- ЗАДАНИЕ 1
Объясни, почему, согласно отрывку о школьных годах, положение в школе было трудным.
- ЗАДАНИЕ 2
Перепиши отрывок о школьных годах, начав с предложения, где есть слова "Положение мое в", и закончив после слов "и очень успокаивает.". В этом фрагменте замени "богачей" на "толстосумов".
── ПРИВЕДЁННЫЙ ОТРЫВОК ──
Положение мое в школе было трудным, поскольку оказался я среди юнцов богаче, гораздо богаче меня; попасть затем в дорогой привилегированный колледж мне случилось лишь благодаря выигранной стипендии[187]. Обычный опыт мальчиков из низов верхушки среднего класса (детей священников, чиновников колониальной администрации и т. п.)[188], итог тоже достаточно обычен. С одной стороны, это заставило меня особенно цепляться за благородный тон, с другой — наполнило обидой и негодованием на богатых сынков, дававших мне почувствовать разницу между нами. Я презирал всякого, кто не опознавался как «джентльмен», но столь же ненавидел свинство богачей, особенно нажившихся недавно. Правильным и красивым мне казалось быть благородным по рождению, но денег не иметь. Характерное для моей социальной прослойки кредо. Даёт романтичное ощущение себя аристократом в изгнании и очень успокаивает.
───
── ЗАПИСАННЫЕ ДАННЫЕ ──
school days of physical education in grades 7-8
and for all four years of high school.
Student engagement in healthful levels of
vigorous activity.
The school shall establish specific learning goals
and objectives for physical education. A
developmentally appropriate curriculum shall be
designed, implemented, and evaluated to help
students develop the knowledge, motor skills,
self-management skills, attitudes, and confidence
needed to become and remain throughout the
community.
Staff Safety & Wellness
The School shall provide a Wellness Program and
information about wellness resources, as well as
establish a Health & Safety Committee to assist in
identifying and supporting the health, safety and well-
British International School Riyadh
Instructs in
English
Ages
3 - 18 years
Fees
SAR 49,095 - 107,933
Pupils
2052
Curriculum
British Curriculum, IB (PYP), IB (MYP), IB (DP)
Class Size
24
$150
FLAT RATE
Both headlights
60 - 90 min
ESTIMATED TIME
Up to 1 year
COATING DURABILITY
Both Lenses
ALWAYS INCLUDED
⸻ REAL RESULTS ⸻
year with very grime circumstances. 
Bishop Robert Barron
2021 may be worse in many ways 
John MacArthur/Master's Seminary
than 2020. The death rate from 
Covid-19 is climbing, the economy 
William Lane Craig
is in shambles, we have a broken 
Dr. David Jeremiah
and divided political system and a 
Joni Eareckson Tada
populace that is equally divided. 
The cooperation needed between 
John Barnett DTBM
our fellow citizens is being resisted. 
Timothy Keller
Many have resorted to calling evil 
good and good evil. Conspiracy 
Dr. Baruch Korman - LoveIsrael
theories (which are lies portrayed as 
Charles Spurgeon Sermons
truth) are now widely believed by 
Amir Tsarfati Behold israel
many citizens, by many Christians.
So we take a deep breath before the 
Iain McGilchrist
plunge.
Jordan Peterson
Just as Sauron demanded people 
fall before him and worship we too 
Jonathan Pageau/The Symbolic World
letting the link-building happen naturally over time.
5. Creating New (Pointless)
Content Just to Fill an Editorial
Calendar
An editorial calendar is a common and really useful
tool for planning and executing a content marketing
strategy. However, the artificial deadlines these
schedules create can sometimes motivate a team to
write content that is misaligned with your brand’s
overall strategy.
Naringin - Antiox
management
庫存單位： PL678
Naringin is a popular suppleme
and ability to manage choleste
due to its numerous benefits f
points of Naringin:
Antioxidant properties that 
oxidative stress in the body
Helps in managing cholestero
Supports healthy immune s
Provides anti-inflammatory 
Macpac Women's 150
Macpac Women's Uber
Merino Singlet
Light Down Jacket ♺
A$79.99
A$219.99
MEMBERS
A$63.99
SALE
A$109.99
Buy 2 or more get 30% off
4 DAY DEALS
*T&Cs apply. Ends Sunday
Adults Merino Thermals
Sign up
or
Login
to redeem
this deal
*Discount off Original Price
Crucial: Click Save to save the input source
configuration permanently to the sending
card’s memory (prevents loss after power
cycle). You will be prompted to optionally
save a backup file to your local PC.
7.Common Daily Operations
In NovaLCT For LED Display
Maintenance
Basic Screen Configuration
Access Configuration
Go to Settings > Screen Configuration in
───
── ЗАПИСАННЫЕ ДАННЫЕ ──
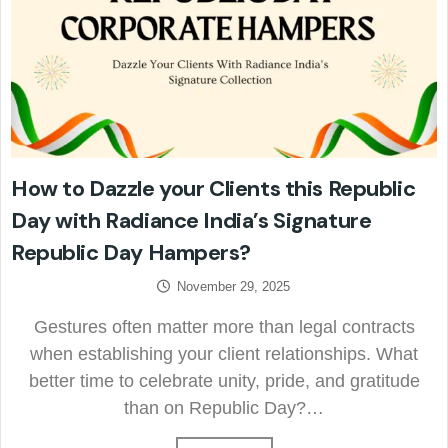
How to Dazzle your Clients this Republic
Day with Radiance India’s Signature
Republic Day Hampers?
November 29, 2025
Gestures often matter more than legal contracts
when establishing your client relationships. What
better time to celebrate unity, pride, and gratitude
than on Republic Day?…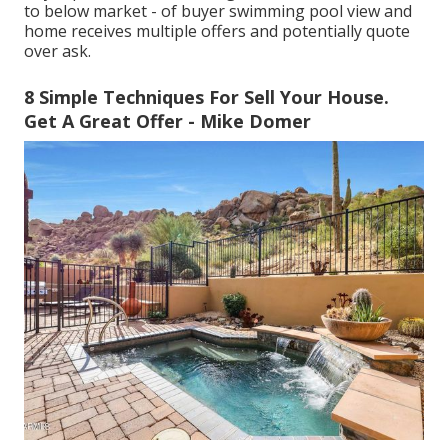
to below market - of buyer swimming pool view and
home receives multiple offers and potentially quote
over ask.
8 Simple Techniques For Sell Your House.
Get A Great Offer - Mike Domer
───
- ОТВЕТ 1
Положение было трудным потому, что в школе рассказчик оказался среди юнцов, которые были богаче, гораздо богаче его.

- ОТВЕТ 2
Положение мое в школе было трудным, поскольку оказался я среди юнцов богаче, гораздо богаче меня; попасть затем в дорогой привилегированный колледж мне случилось лишь благодаря выигранной стипендии[187]. Обычный опыт мальчиков из низов верхушки среднего класса (детей священников, чиновников колониальной администрации и т. п.)[188], итог тоже достаточно обычен. С одной стороны, это заставило меня особенно цепляться за благородный тон, с другой — наполнило обидой и негодованием на богатых сынков, дававших мне почувствовать разницу между нами. Я презирал всякого, кто не опознавался как «джентльмен», но столь же ненавидел свинство толстосумов, особенно нажившихся недавно. Правильным и красивым мне казалось быть благородным по рождению, но денег не иметь. Характерное для моей социальной прослойки кредо. Даёт романтичное ощущение себя аристократом в изгнании и очень успокаивает.